Sicherheit beim SUP – Leash

Leash – ich geb‘ nicht auf!

Freizeitsport und Sicherheit

Wir paddeln Ende Mai auf dem Simssee. Die Sonne scheint vom wolkenlosen Himmel, es hat am frühen Nachmittag 26°C, der See hat nur 15°C. Während der 2 Stunden, die wir den See rauf und runter paddeln begegnen wir mindestens 30 anderen SUP-Paddlern. Alle (!) haben kein Leash. Von PFD oder Restube ganz zu schweigen. Trinkwasser? Nicht an Board! Sonnenschutz? Nicht vorhanden! Sicherheitsbewußtsein? Zu Hause vergessen!

Immer mit Leash paddeln!
Auf Seen Immer mit Leash paddeln!

Wir sprechen teilweise die anderen Paddler wenigstens auf das fehlende Leash an. Alle verstehen die Problematik nicht. Meistens bekommen wir als Antwort: „Mei, dann schwimm ich halt dem Brett hinterher“. Ich fasse diesen Leichtsinn echt nicht mehr!

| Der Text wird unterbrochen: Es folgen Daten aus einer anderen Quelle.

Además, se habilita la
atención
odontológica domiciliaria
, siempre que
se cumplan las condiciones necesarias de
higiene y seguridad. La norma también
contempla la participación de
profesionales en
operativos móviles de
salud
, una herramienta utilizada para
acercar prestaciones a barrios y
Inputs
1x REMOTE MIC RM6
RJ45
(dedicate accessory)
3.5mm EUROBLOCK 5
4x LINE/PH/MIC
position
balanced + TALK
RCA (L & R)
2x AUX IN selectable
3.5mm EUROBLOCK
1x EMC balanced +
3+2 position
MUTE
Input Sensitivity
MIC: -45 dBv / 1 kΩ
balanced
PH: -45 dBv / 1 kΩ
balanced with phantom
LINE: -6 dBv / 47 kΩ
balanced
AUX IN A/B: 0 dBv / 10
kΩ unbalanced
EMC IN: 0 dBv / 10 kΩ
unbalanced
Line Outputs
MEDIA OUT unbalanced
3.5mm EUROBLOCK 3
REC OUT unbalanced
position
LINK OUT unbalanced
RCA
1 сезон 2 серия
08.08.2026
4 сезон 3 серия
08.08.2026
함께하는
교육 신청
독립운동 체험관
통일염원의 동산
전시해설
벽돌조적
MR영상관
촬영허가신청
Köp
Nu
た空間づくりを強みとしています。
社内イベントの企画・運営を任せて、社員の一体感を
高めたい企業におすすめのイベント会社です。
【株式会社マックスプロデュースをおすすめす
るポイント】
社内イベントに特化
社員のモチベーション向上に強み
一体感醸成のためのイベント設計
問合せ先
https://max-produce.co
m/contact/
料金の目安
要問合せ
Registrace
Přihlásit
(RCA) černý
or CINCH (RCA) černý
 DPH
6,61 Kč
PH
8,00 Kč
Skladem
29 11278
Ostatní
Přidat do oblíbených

Gut, an dem Tag ist es fast wolkenlos, Gewitter sind nicht vorhergesagt. Aber ich wette, dass die meisten der Leash-losen Paddler auch keinen Wetterbericht gelesen haben. Gerade bei einem plötzlich aufkommenden Sturm oder Windböen kann das iSUP wie eine Luftmatraze wegfliegen. Da schwimmt man dann dem SUP nicht mehr hinter her, sondern ans nächste Ufer – ohne SUP.

Wasserwacht besorgt

Bei der Wasserwachtstation Pietzing machen wir Halt und sprechen mit den Schutzengeln mit dem ihren schnellen Booten. Noch haben sie keine Einsätze wegen SUP Paddlern gehabt. Aber auch sie beobachten die Entwicklung mit Sorge. Vor allem sind sie verärgert, dass viele Familien ihre Kinder ohne irgendeine Schutzausrüstung paddeln lassen. Und das fängt schon am fehlenden Sonnenschutz an. Auch sie wünschen sich, dass die Paddler das Thema Sicherheit ernster nehmen: „ein Leash würde manche gefährliche Situation bei uns auf dem See sehr entschärfen“.

Ich kann hier auch nur noch mal appellieren: tragt beim Paddeln auf Seen ein Leash! Es stört keineswegs beim Paddeln, aber es kann dein Leben retten!

Aber benutzt bitte besser kein Leash auf Flüssen, wenn ihr es nur am Bein (Knöchel oder unterhalb des Knies) befestigt. Dann kann ein Leash zur tödlichen Gefahr werden. Dazu gibt es demnächst noch einen weiteren Beitrag.